Exercise »
From the passage below on Turkey's young voters, copy word for word the part that opens with "Who is Generation" and closes with "how they tick.".

___ Passage to read

Youth increasingly uneasy
“It’s awful that the economy and the tourism industry are being given priority over our health,” says 19-year-old Asli from Ankara. She took the test for the second time and says she was under a lot of pressure to do better this time.
“We’re in a situation where we just don’t know who to trust anymore,” says Fatih, also a student from Ankara. Fatih says it was unclear if the test would really be rescheduled or not, adding, “This is Turkey, anything can happen.”
Recently, young Turks gave the president a taste of their disapproval as only they can. When Erdogan took to YouTube on the day before the exam for a “Meet with the kids” event, the nice words he used to address these potential voters fell on deaf ears. In fact, the youth tuning in were quick to voice their anger. Thousands blasted Erdogan, taunting him with real-time comments, only to then move on to the next platform — like Twitter, where they railed further and launched the hashtag campaign #OyMoyYok (Not getting my vote), which proceeded to spread like wildfire.
Who is Generation Z?
Since then, Generation Z has become the object of study. Essentially, the group consists of anyone born between the years 1995 and 2010. Estimates suggest that some 13 million young Turks fit into that group and that they could play a key role in future elections. Many will soon be able to vote for the first time but no one really knows just how they tick.
A major study conducted by the Gezici Arastirma Merkezi Institute recently took a closer look at youth in 12 of Turkey’s 81 provinces. The main aim of the study was to get a picture of their attitudes toward religion, their worldview and their political leanings.
“This generation will be a decisive factor in the 2023 parliamentary elections,” says Murat Gezici. He says young voters will make up about 12% of the electorate, and can thus dictate some of the issues debated during the election — namely those of fairness and income.
Researcher Gezici says young voters are, “more environmentally friendly, empathetic, sensitive and thoughtful” than previous generations. Moreover, the study found these young voters also have influence over how their parents vote. Though the same does not work the other way around, with “87.5% saying their parents’ opinions have no influence on how they will cast their votes,” says Gezici, who adds that the country’s youth seems disinterested in traditional values.

______
___ Data for analysis

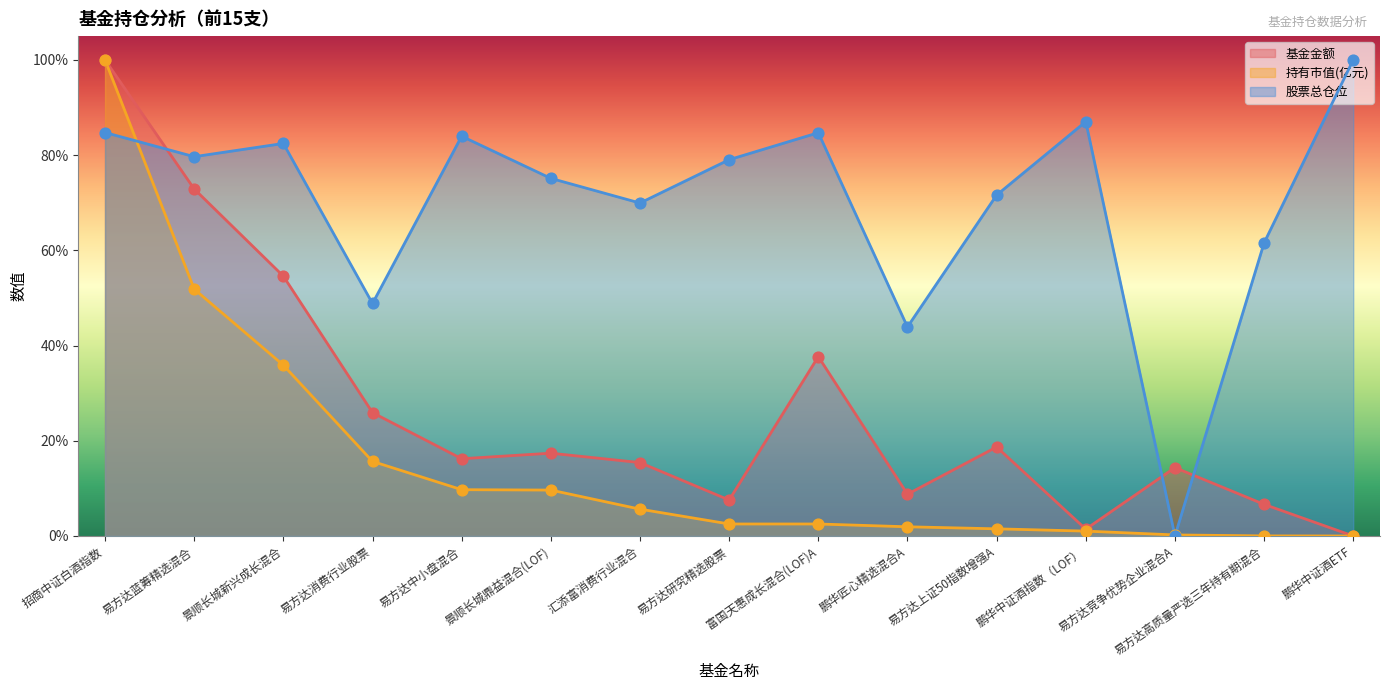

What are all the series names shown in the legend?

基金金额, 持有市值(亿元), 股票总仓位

______
___ Data for analysis

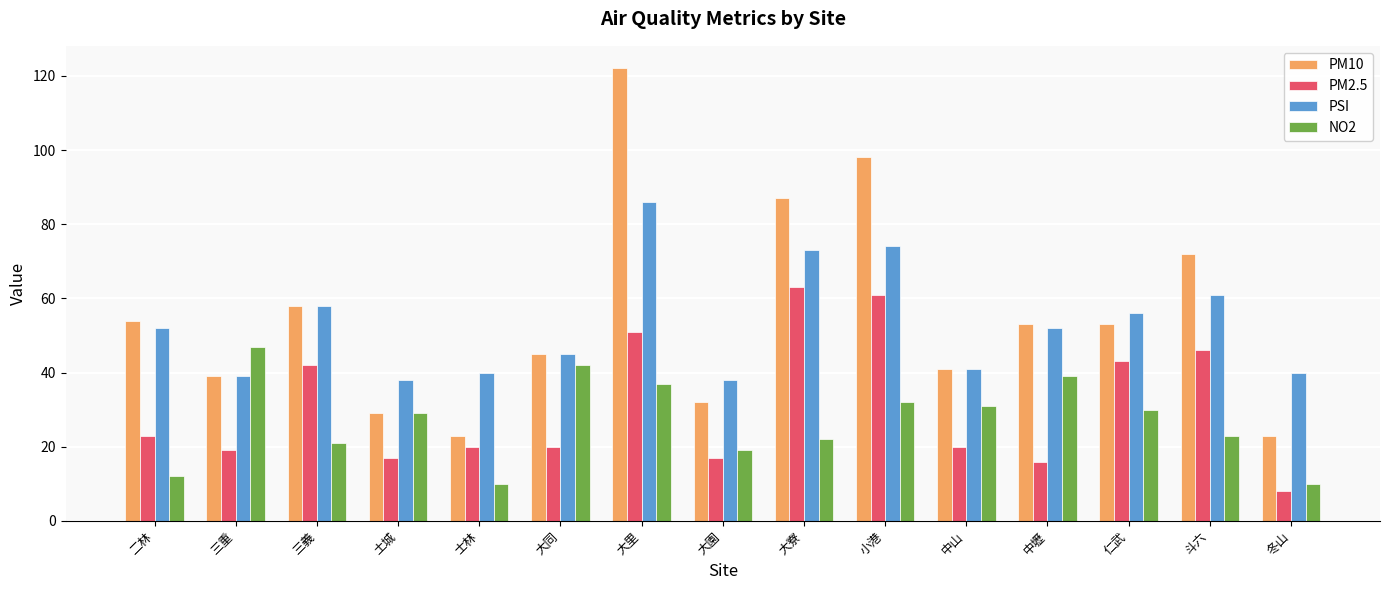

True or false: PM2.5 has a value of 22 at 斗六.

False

______

Completed exercise »
Who is Generation Z?
Since then, Generation Z has become the object of study. Essentially, the group consists of anyone born between the years 1995 and 2010. Estimates suggest that some 13 million young Turks fit into that group and that they could play a key role in future elections. Many will soon be able to vote for the first time but no one really knows just how they tick.